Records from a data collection

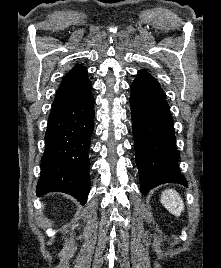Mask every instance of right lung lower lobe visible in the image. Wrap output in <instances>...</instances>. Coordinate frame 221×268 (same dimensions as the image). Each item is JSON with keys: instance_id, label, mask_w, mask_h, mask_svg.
I'll return each mask as SVG.
<instances>
[{"instance_id": "obj_1", "label": "right lung lower lobe", "mask_w": 221, "mask_h": 268, "mask_svg": "<svg viewBox=\"0 0 221 268\" xmlns=\"http://www.w3.org/2000/svg\"><path fill=\"white\" fill-rule=\"evenodd\" d=\"M94 100L89 91L74 101L55 104L48 118L37 195L60 191L85 204L89 193L90 140Z\"/></svg>"}]
</instances>
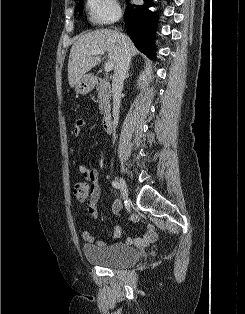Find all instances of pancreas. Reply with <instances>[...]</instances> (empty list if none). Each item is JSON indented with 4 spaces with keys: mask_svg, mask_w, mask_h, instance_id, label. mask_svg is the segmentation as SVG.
Listing matches in <instances>:
<instances>
[{
    "mask_svg": "<svg viewBox=\"0 0 245 314\" xmlns=\"http://www.w3.org/2000/svg\"><path fill=\"white\" fill-rule=\"evenodd\" d=\"M96 91L98 92L99 98V110L101 111V114H104L105 111L110 107V85L105 79H99V83L96 86Z\"/></svg>",
    "mask_w": 245,
    "mask_h": 314,
    "instance_id": "obj_1",
    "label": "pancreas"
}]
</instances>
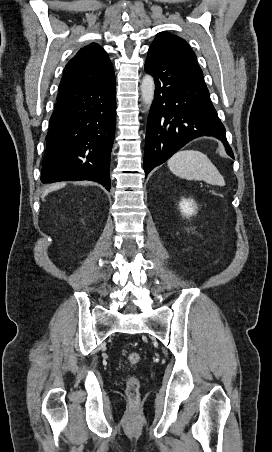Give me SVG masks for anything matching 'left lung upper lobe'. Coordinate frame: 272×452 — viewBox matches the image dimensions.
<instances>
[{
	"label": "left lung upper lobe",
	"mask_w": 272,
	"mask_h": 452,
	"mask_svg": "<svg viewBox=\"0 0 272 452\" xmlns=\"http://www.w3.org/2000/svg\"><path fill=\"white\" fill-rule=\"evenodd\" d=\"M149 49H157L171 56L177 57L202 72L197 63L195 53L184 39L176 35H172L168 32L160 33L155 38Z\"/></svg>",
	"instance_id": "left-lung-upper-lobe-1"
}]
</instances>
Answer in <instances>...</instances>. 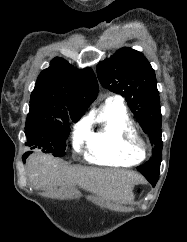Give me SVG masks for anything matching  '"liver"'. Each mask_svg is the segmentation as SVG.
I'll return each instance as SVG.
<instances>
[{"instance_id": "6515ba94", "label": "liver", "mask_w": 187, "mask_h": 242, "mask_svg": "<svg viewBox=\"0 0 187 242\" xmlns=\"http://www.w3.org/2000/svg\"><path fill=\"white\" fill-rule=\"evenodd\" d=\"M29 182L36 188L79 185L105 199L129 203L132 189L140 179L132 171L66 165L51 155L32 154L27 160Z\"/></svg>"}]
</instances>
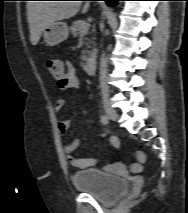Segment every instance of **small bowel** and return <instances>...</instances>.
<instances>
[{
	"instance_id": "c3829d8e",
	"label": "small bowel",
	"mask_w": 188,
	"mask_h": 213,
	"mask_svg": "<svg viewBox=\"0 0 188 213\" xmlns=\"http://www.w3.org/2000/svg\"><path fill=\"white\" fill-rule=\"evenodd\" d=\"M58 87L63 91H70L76 89L80 85V79L78 76L74 74L73 68L68 65L67 71L63 72V75L60 78H56ZM66 104V100L64 98H60L55 102L54 108L55 111L59 112L64 109ZM58 130L60 133L65 134L69 127L70 121L69 120H60L57 124ZM108 134V129H103V136ZM79 139H74L65 146V152L67 153L68 161L70 164L76 169H85L93 167L97 164V159L95 158H79L74 156L72 153L78 148L79 146ZM111 143L115 147H119V141L117 138L112 137ZM121 168V165L118 162H114L110 165L105 167L107 171H115Z\"/></svg>"
}]
</instances>
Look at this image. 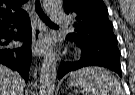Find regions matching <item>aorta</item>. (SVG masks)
Segmentation results:
<instances>
[{
	"mask_svg": "<svg viewBox=\"0 0 135 95\" xmlns=\"http://www.w3.org/2000/svg\"><path fill=\"white\" fill-rule=\"evenodd\" d=\"M44 8L51 13L62 6V0H44ZM57 76L55 53L50 49L44 56L40 74V95H54Z\"/></svg>",
	"mask_w": 135,
	"mask_h": 95,
	"instance_id": "1",
	"label": "aorta"
}]
</instances>
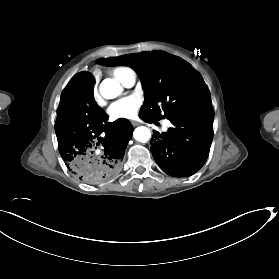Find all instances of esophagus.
Instances as JSON below:
<instances>
[{
	"label": "esophagus",
	"mask_w": 279,
	"mask_h": 279,
	"mask_svg": "<svg viewBox=\"0 0 279 279\" xmlns=\"http://www.w3.org/2000/svg\"><path fill=\"white\" fill-rule=\"evenodd\" d=\"M131 123H132V125H134V126L139 125V123H138V122H136V121H134V120H132V121H131Z\"/></svg>",
	"instance_id": "1"
}]
</instances>
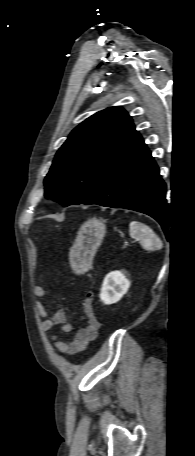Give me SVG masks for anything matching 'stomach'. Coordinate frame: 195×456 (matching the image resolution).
Instances as JSON below:
<instances>
[{
	"label": "stomach",
	"mask_w": 195,
	"mask_h": 456,
	"mask_svg": "<svg viewBox=\"0 0 195 456\" xmlns=\"http://www.w3.org/2000/svg\"><path fill=\"white\" fill-rule=\"evenodd\" d=\"M105 232V224L97 218H91L80 226L69 253L74 271L83 273L91 268L93 257L102 243Z\"/></svg>",
	"instance_id": "stomach-1"
}]
</instances>
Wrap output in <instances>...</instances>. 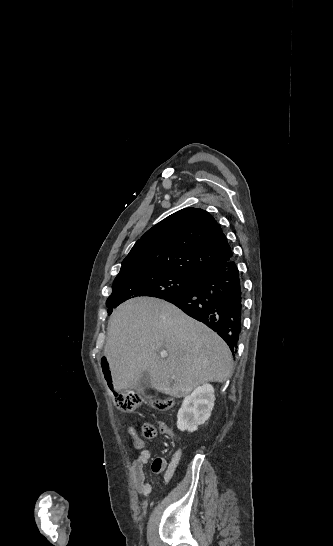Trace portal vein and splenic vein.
Returning a JSON list of instances; mask_svg holds the SVG:
<instances>
[{
    "mask_svg": "<svg viewBox=\"0 0 333 546\" xmlns=\"http://www.w3.org/2000/svg\"><path fill=\"white\" fill-rule=\"evenodd\" d=\"M161 356H162L163 358H166L168 355H167L166 352H162V353H161Z\"/></svg>",
    "mask_w": 333,
    "mask_h": 546,
    "instance_id": "portal-vein-and-splenic-vein-1",
    "label": "portal vein and splenic vein"
}]
</instances>
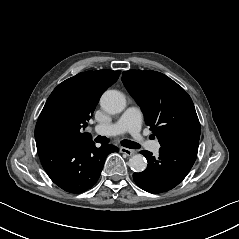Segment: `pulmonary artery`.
Returning <instances> with one entry per match:
<instances>
[{"mask_svg":"<svg viewBox=\"0 0 239 239\" xmlns=\"http://www.w3.org/2000/svg\"><path fill=\"white\" fill-rule=\"evenodd\" d=\"M141 129V112L135 106L128 107L121 115L119 120L110 124H97L94 126V132L100 135H120L129 132L135 138H139ZM160 144L154 142L151 150L155 153L158 152Z\"/></svg>","mask_w":239,"mask_h":239,"instance_id":"e3ab8cb5","label":"pulmonary artery"}]
</instances>
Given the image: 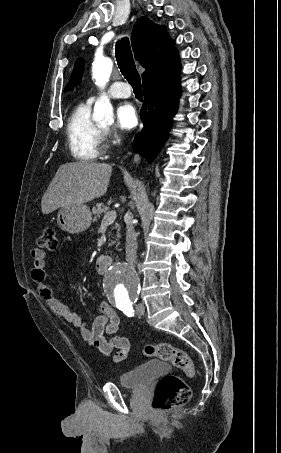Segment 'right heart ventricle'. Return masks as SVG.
I'll return each mask as SVG.
<instances>
[{
    "mask_svg": "<svg viewBox=\"0 0 281 453\" xmlns=\"http://www.w3.org/2000/svg\"><path fill=\"white\" fill-rule=\"evenodd\" d=\"M92 100L80 103L67 119V137L72 155L77 160H97L105 131L92 118Z\"/></svg>",
    "mask_w": 281,
    "mask_h": 453,
    "instance_id": "right-heart-ventricle-1",
    "label": "right heart ventricle"
}]
</instances>
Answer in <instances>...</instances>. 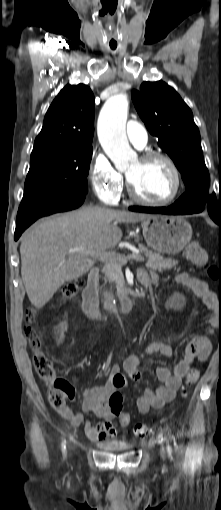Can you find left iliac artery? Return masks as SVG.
I'll list each match as a JSON object with an SVG mask.
<instances>
[{
    "mask_svg": "<svg viewBox=\"0 0 221 510\" xmlns=\"http://www.w3.org/2000/svg\"><path fill=\"white\" fill-rule=\"evenodd\" d=\"M173 439H174V444L176 445L175 438H173Z\"/></svg>",
    "mask_w": 221,
    "mask_h": 510,
    "instance_id": "44dca946",
    "label": "left iliac artery"
}]
</instances>
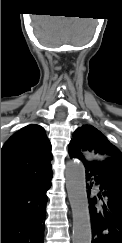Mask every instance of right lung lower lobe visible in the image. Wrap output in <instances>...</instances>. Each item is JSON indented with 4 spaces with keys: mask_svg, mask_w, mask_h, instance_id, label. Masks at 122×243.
Returning <instances> with one entry per match:
<instances>
[{
    "mask_svg": "<svg viewBox=\"0 0 122 243\" xmlns=\"http://www.w3.org/2000/svg\"><path fill=\"white\" fill-rule=\"evenodd\" d=\"M52 171L1 191V243H44Z\"/></svg>",
    "mask_w": 122,
    "mask_h": 243,
    "instance_id": "obj_1",
    "label": "right lung lower lobe"
}]
</instances>
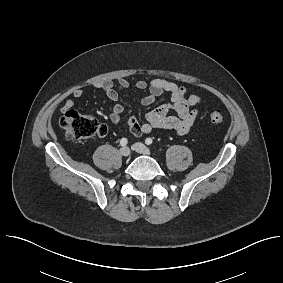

■ **TASK DETAILS**:
Print the stretch of the records from the line containing "Masks at 122×243." through the end, leaving out the pictures.

■ **COMPLETED EXERCISE**:
Mask every instance of right lung lower lobe visible in the image. Wrap output in <instances>...</instances>. Each item is JSON indented with 4 spaces with keys: mask_svg, mask_w, mask_h, instance_id, label. Masks at 122×243.
Returning <instances> with one entry per match:
<instances>
[{
    "mask_svg": "<svg viewBox=\"0 0 122 243\" xmlns=\"http://www.w3.org/2000/svg\"><path fill=\"white\" fill-rule=\"evenodd\" d=\"M52 171L1 191V243H44Z\"/></svg>",
    "mask_w": 122,
    "mask_h": 243,
    "instance_id": "obj_1",
    "label": "right lung lower lobe"
}]
</instances>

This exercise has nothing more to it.